[Saved entries]
- - - -
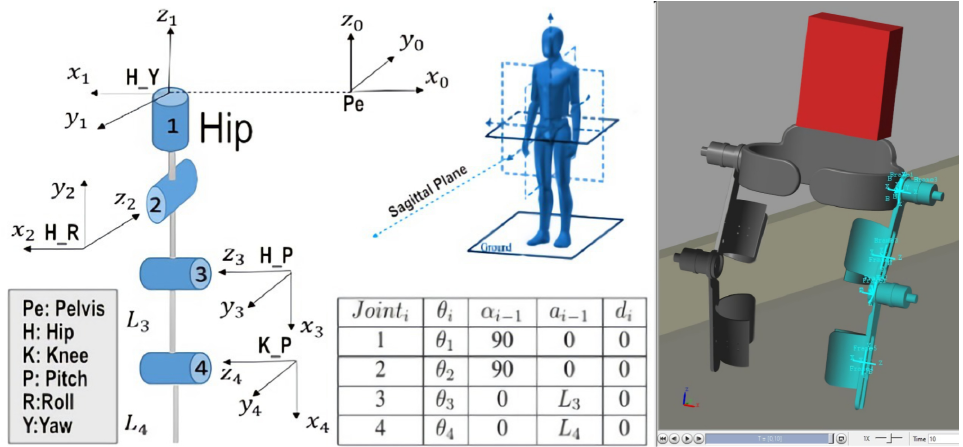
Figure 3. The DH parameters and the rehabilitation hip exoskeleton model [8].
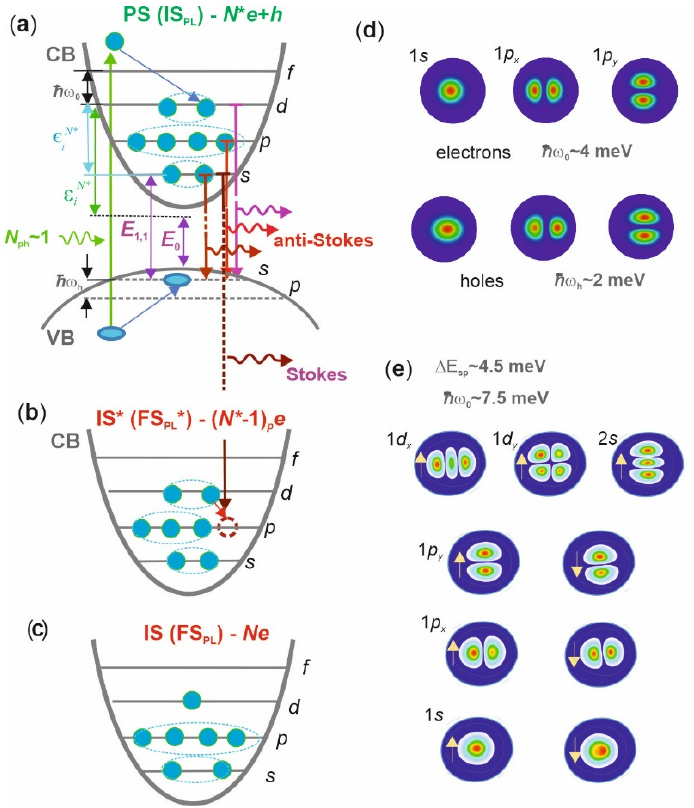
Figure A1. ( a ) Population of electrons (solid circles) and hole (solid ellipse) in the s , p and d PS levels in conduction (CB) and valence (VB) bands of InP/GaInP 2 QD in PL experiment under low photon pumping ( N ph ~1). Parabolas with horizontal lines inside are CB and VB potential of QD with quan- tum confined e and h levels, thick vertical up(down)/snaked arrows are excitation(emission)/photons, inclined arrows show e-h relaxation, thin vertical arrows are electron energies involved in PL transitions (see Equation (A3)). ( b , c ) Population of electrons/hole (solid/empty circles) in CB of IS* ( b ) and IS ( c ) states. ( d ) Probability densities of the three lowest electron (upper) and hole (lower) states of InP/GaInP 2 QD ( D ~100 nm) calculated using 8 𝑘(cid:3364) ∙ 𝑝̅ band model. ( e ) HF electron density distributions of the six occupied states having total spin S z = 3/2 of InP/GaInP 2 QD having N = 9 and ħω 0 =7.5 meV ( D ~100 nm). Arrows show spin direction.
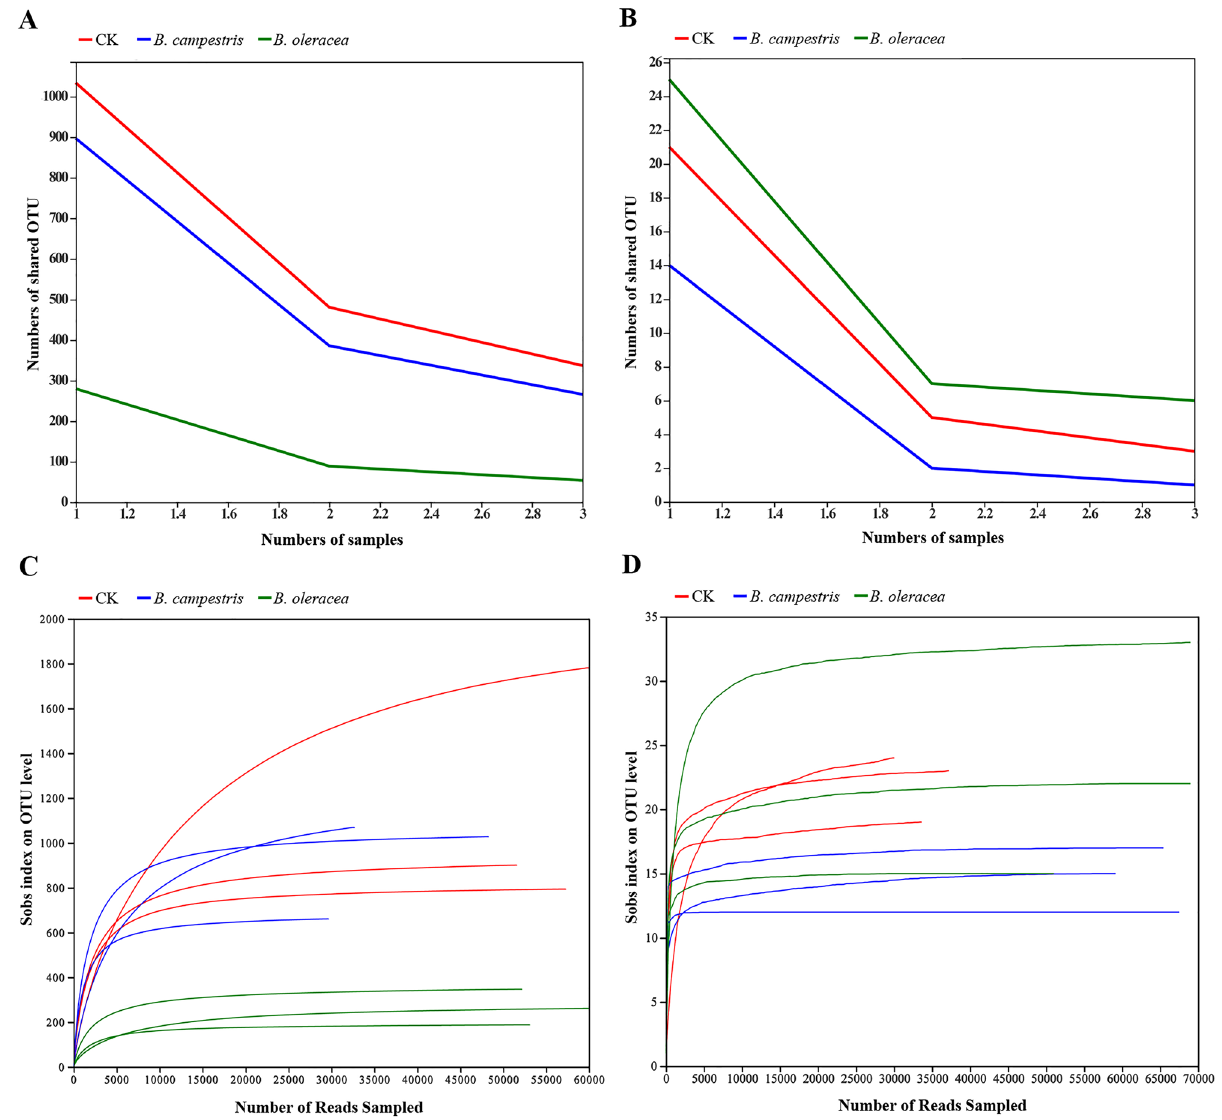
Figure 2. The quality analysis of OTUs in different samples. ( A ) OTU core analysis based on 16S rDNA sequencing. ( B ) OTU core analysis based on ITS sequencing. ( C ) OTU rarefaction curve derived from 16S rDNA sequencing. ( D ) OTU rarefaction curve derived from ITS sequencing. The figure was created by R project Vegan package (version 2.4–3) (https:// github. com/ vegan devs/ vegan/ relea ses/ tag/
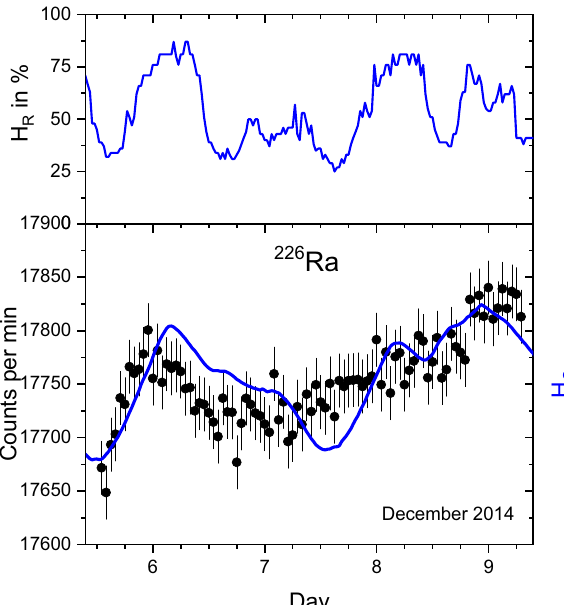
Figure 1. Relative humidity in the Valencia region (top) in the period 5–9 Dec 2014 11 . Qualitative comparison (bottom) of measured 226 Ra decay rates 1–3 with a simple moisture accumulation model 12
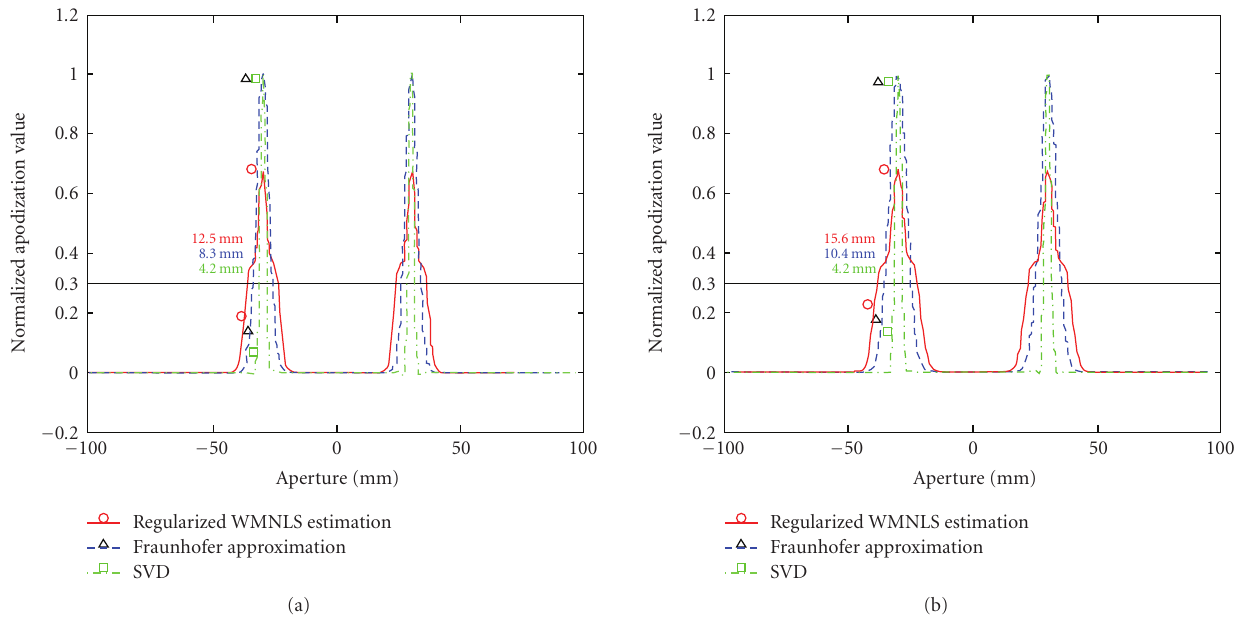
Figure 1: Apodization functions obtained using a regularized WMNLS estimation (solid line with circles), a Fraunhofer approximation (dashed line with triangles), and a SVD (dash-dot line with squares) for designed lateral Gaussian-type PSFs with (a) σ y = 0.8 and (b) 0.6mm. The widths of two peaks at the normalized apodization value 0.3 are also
- - - -
◆ Exercise goal ◆
The required answer is each line of the data in which the word "circles" appears.

◆ Written solution ◆
Figure A1. ( a ) Population of electrons (solid circles) and hole (solid ellipse) in the s , p and d PS levels in conduction (CB) and valence (VB) bands of InP/GaInP 2 QD in PL experiment under low photon pumping ( N ph ~1). Parabolas with horizontal lines inside are CB and VB potential of QD with quan- tum confined e and h levels, thick vertical up(down)/snaked arrows are excitation(emission)/photons, inclined arrows show e-h relaxation, thin vertical arrows are electron energies involved in PL transitions (see Equation (A3)). ( b , c ) Population of electrons/hole (solid/empty circles) in CB of IS* ( b ) and IS ( c ) states. ( d ) Probability densities of the three lowest electron (upper) and hole (lower) states of InP/GaInP 2 QD ( D ~100 nm) calculated using 8 𝑘(cid:3364) ∙ 𝑝̅ band model. ( e ) HF electron density distributions of the six occupied states having total spin S z = 3/2 of InP/GaInP 2 QD having N = 9 and ħω 0 =7.5 meV ( D ~100 nm). Arrows show spin direction.
Figure 1: Apodization functions obtained using a regularized WMNLS estimation (solid line with circles), a Fraunhofer approximation (dashed line with triangles), and a SVD (dash-dot line with squares) for designed lateral Gaussian-type PSFs with (a) σ y = 0.8 and (b) 0.6mm. The widths of two peaks at the normalized apodization value 0.3 are also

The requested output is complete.